**Çalışma metni**
────────
Sual: "Allaha isyan ettiler" denilince ne anlatılmak istenmektedir, bu ifadeden, haram, günah işleyenleri mi anlayacağız? Cevap:...
Sual: "Allaha isyan ettiler" denilince ne anlatılmak istenmektedir, bu ifadeden, haram, günah işleyenleri mi anlayacağız?
Cevap:
Allahü teâlâya asi olmak, isyan etmek iki türlüdür:
1- Allahü teâlânın emirlerini, yani farzları yapmamaktır. Farzları, vazife kabul etmeyen, kâfir olur. Vazife olduğunu bilip de, tembellikle yapmayanlar, yani kaza etmek, ödemek fikrinde olanlar, Hanefî mezhebinde, kâfir olmaz. Fakat en büyük günah olur.
2- Allahü teâlânın men, yasak ettiğini, yani haramları yapmaktır. Haramdan kaçmayı, sakınmayı, vazife bildiği hâlde, nefsine uyarak yapan ve sonra üzülenler kâfir olmaz. Haram işleyen Müslümanlara fasık, asi denir. Haram işlemeyenlere ve farzları yapanlara salih, iyi insan, mütteki denir. İttikanın, yani haramdan kaçmanın sevabı, farzları yapmanın sevabından daha fazladır. Farzları yapmamanın günahı, haram işlemek günahından daha çoktur.
────────
**Kaynak bilgisi**
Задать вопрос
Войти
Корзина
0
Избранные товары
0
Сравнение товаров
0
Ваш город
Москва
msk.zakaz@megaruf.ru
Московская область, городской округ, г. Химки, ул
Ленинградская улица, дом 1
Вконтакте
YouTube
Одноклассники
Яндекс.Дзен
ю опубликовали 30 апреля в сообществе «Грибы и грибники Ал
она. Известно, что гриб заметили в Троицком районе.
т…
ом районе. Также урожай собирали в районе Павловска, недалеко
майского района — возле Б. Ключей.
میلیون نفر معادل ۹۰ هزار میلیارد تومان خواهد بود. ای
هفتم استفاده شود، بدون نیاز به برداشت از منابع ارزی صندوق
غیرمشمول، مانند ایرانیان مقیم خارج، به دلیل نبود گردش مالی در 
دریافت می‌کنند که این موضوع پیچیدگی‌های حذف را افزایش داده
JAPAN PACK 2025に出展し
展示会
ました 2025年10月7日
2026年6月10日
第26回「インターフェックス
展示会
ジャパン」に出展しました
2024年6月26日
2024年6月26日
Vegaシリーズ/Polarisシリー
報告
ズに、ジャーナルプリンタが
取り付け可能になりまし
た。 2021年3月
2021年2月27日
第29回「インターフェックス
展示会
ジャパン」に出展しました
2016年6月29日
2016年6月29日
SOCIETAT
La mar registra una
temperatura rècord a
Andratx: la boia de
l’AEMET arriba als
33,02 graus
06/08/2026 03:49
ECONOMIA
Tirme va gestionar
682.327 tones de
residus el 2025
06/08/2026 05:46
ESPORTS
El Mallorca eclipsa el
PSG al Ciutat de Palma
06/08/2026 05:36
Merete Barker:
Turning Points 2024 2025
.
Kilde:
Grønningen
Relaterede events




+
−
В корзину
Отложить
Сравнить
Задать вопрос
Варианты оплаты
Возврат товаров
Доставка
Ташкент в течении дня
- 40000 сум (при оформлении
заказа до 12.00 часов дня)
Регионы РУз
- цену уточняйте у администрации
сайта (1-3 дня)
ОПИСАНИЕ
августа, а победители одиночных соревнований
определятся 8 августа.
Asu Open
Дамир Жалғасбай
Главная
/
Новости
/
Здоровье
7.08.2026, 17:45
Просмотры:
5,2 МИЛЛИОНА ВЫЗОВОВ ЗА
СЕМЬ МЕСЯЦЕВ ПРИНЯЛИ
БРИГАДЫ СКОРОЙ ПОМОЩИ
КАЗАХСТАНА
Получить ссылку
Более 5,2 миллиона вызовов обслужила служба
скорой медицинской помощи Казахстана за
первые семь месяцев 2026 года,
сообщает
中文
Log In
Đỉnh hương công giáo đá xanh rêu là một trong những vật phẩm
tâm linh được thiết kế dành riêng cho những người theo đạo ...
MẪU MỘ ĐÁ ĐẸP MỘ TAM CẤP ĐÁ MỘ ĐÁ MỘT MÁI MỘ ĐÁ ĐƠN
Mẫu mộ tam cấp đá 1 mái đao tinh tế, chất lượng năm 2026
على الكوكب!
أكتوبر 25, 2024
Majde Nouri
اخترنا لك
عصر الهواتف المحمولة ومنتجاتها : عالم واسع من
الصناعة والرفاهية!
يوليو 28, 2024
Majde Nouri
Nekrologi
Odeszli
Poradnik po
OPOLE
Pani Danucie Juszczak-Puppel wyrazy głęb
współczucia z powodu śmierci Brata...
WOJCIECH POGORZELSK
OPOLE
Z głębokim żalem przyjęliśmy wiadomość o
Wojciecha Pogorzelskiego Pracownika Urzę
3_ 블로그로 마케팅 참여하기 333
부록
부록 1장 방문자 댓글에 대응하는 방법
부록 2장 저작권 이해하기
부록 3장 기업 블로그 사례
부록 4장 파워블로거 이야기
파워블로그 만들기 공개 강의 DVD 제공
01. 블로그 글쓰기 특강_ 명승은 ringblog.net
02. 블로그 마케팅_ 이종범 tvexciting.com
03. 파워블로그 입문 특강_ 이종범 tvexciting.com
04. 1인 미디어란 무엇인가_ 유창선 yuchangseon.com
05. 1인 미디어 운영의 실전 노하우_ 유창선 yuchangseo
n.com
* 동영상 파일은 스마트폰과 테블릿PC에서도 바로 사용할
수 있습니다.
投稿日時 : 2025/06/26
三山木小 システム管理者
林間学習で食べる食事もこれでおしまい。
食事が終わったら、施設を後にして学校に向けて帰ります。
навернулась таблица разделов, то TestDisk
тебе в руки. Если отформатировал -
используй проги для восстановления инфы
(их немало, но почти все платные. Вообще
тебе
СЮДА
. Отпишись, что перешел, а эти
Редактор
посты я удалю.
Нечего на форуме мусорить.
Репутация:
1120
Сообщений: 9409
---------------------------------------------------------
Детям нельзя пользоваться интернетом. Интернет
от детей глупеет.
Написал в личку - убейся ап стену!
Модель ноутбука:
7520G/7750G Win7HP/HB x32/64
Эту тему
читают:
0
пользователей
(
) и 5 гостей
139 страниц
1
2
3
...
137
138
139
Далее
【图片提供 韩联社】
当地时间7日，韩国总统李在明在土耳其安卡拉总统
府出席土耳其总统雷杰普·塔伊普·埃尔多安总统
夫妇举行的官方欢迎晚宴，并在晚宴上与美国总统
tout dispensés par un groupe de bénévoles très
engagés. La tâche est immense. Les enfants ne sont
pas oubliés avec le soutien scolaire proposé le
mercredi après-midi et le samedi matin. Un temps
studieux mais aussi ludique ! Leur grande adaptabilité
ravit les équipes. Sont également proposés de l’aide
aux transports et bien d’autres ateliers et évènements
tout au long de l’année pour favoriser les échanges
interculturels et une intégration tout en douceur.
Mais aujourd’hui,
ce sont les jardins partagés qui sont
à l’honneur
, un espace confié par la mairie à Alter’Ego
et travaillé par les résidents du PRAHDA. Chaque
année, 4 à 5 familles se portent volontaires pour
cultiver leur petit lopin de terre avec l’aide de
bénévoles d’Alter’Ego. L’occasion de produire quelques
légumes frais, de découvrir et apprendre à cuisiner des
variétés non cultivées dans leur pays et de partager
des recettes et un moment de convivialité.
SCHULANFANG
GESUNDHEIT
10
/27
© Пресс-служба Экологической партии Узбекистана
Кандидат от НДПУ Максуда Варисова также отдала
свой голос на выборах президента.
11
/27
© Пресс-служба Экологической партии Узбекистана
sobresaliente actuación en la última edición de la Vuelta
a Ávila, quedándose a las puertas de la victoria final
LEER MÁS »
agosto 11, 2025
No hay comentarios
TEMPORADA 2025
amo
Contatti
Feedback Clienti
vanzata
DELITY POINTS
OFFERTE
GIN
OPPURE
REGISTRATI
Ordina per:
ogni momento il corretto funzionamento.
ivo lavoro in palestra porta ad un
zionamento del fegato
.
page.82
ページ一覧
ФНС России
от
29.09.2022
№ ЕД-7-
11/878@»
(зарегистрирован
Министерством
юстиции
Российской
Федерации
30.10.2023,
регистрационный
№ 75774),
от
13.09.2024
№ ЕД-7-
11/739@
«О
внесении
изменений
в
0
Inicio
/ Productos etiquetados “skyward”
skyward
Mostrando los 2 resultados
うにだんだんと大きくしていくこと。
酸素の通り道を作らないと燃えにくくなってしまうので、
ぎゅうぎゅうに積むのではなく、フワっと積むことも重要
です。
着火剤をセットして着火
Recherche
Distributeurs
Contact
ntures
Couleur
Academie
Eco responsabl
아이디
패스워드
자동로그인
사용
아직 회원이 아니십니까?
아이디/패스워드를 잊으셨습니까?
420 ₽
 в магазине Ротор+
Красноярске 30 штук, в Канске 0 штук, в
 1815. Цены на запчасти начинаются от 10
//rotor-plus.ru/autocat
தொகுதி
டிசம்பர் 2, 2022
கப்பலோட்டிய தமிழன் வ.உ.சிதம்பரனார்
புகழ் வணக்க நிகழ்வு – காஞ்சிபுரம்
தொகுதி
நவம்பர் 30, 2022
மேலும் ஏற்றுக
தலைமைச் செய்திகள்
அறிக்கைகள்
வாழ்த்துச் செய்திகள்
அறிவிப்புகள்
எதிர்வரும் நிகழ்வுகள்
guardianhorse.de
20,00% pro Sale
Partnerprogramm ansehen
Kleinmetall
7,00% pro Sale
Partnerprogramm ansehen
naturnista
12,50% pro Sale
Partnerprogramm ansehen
────────
**Yapılacak iş**
Çalışma metninde "2- Allahü teâlânın" sözlerini içeren yerle başlayıp "günahından daha çoktur." sözleriyle biten bölümü hiç değiştirmeden kopyalayın.

**Yanıt**
2- Allahü teâlânın men, yasak ettiğini, yani haramları yapmaktır. Haramdan kaçmayı, sakınmayı, vazife bildiği hâlde, nefsine uyarak yapan ve sonra üzülenler kâfir olmaz. Haram işleyen Müslümanlara fasık, asi denir. Haram işlemeyenlere ve farzları yapanlara salih, iyi insan, mütteki denir. İttikanın, yani haramdan kaçmanın sevabı, farzları yapmanın sevabından daha fazladır. Farzları yapmamanın günahı, haram işlemek günahından daha çoktur.